Recipe for Barm Brack:
2 cups (8oz) flour
pinch of salt
1/4 tsp allspice
1/4 tsp nutmeg
1/2 tsp cinnamon
4 Tbsp(2 oz) butter
1 tsp (1/2 oz) live yeast
2Tbs (1 oz) sugar
1 1/4 cup (1/2 pint) milk- warmed
2 eggs, well beaten
1 cup (8oz) golden raisins
1 cup (8oz) currants
1/2 cup (4oz) mixed dried fruit
a thimble, a coin, a ring & a scrap of cloth
Sieve together the flour, salt, cinnamon, allspice & nutmeg. Cream in butter. In a separate bowl, mix 1 tsp of sugar with yeast. Gently stir in the warmed milk. Beat the eggs and add to the yeast/milk mixture, tempering first. Save out a little egg white for glazing the bread later on. Make a well in the flour mixture and add in the in the yeast mixture & stir for about ten minutes with a wooden spoon. Fold in the raisins, currents & dried fruit. Separately wrap a clean thimble, coin, ring & scrap of cloth in grease proof, baking quality parchment paper, and mix in by hand. Place in a warm bowl, cover with damp cloth and place some warm (like on top of the refrigerator) & allow to rise for an hour or until the dough has doubled in size. Knead lightly & turn into a buttered, floured 8″ cake pan. Allow another 30 minutes & glaze with reserved eggwhite. Bake in over preheated to 400° F, 200° C or gas mark 6, for 45 minutes. Brush with 1 Tbs sugar dissolved in 2 tbs boiling water & return to the oven for 3 minutes. Turn out & cool on a wire cooling rack. Serve thickly sliced with butter.

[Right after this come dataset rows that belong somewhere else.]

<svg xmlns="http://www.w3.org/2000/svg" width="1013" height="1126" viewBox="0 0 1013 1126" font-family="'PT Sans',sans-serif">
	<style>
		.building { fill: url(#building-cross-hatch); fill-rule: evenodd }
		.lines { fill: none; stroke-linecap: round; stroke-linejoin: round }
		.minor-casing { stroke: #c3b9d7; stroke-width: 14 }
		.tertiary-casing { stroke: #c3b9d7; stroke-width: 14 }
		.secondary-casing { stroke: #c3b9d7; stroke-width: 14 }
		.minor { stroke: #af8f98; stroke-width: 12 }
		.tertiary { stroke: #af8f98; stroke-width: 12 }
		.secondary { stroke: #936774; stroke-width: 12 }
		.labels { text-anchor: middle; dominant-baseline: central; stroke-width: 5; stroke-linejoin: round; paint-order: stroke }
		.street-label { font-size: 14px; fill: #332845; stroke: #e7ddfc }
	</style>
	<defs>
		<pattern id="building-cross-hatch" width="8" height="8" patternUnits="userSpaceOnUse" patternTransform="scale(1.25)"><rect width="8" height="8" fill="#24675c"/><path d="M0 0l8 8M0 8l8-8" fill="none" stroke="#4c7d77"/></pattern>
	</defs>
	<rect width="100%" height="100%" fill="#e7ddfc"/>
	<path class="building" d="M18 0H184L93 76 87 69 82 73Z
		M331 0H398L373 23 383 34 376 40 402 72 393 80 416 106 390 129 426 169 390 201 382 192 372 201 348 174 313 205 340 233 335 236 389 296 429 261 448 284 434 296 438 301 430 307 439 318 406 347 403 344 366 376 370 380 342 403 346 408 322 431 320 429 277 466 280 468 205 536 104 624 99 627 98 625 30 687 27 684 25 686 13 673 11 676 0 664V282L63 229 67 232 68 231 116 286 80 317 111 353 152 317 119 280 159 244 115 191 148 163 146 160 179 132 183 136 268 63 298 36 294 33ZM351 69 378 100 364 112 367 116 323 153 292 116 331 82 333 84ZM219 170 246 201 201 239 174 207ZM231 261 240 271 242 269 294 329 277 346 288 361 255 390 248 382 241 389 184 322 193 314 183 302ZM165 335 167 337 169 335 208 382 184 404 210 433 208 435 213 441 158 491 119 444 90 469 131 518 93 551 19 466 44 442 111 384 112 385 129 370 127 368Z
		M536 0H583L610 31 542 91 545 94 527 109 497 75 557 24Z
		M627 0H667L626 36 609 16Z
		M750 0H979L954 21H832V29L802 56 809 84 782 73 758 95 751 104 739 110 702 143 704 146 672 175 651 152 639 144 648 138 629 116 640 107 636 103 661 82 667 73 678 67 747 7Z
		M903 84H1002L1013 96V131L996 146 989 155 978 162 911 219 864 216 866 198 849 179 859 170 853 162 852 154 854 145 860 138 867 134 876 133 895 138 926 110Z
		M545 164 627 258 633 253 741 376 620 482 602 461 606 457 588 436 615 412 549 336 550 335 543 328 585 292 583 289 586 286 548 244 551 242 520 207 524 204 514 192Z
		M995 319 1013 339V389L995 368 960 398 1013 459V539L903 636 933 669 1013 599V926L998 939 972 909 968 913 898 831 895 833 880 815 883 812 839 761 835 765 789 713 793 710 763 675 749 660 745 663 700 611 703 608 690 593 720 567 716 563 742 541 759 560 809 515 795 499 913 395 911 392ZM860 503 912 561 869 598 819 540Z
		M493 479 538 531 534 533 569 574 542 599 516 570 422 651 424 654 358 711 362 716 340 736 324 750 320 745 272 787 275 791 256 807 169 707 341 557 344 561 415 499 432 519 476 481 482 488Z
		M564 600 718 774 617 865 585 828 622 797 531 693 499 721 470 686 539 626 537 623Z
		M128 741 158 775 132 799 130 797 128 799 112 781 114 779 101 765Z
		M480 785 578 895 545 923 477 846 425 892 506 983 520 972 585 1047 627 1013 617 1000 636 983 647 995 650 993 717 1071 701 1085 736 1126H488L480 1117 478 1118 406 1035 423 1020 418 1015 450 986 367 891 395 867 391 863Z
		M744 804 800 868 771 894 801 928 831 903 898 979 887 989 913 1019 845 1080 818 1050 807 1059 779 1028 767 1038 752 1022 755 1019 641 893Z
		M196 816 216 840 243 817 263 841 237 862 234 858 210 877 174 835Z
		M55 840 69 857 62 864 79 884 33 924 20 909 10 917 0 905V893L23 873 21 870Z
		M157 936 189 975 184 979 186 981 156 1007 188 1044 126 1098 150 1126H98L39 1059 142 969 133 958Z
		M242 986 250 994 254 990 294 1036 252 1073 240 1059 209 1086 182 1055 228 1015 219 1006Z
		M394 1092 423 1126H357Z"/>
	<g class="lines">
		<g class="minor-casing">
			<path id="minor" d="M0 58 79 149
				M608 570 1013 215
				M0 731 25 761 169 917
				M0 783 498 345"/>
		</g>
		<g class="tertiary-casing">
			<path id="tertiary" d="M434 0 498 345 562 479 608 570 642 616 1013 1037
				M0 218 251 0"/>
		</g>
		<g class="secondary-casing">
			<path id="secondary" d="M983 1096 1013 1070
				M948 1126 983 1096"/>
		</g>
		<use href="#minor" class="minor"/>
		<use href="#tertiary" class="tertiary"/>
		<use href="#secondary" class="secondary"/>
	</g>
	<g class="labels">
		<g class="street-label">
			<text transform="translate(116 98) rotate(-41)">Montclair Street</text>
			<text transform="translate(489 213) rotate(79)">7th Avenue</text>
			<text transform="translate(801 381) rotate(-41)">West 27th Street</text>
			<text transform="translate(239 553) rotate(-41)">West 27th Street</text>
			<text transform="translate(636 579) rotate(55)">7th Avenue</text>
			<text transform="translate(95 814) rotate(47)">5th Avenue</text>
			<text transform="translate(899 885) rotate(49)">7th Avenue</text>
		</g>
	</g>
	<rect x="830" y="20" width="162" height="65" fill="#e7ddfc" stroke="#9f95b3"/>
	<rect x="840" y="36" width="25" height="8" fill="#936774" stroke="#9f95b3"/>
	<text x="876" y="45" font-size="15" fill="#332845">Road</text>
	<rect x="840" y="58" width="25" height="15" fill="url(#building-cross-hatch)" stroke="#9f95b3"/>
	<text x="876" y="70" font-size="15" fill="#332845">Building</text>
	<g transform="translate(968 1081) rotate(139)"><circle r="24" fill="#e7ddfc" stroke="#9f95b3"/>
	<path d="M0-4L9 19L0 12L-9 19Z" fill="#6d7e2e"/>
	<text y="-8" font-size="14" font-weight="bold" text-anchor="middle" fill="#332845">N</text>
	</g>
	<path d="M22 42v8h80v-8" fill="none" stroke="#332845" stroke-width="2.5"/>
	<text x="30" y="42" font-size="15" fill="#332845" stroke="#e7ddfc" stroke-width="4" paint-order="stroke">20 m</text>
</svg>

tip- for extra moist raisins, currents and dried fruit place in microwaveable bowl, with just enough water to cover. Microwave on high for about 30 seconds or until plump. Pour off liquid and add to any recipe!
Samhain is associated with death back into the stone age. The researches of Alexander Thom have demonstrated that the eight festivals in our modern pagan year were celebrated in the Neolithic and Bronze age. The Chinese had exactly the same division as a perusal of the early comments on the I Ching will show. A comparative study of cultures all over the world will show that many of them apparently unrelated to each other will show that many of them celebrated this day as the festival of the dead. Many nineteenth and twentieth centuries CE authors suggested that this date was that of the great flood that catastrophically ended the Ice Age. The original date of celebration was when the Sun entered the 15th degree of Scorpio, but the festival became misplaced with the introduction of the Gregorian calendar reform into Britain and its dependencies in the eighteenth century CE. Thus today only a small group of traditionalist pagans still celebrate the festival at the same date our ancestors celebrated it. Thus, for example, some Gardnerian covens of the Sheffield lineage still celebrate the festivals on the ancient date relying on the Indications in Patricia Crowther's book "Lid off the Cauldron".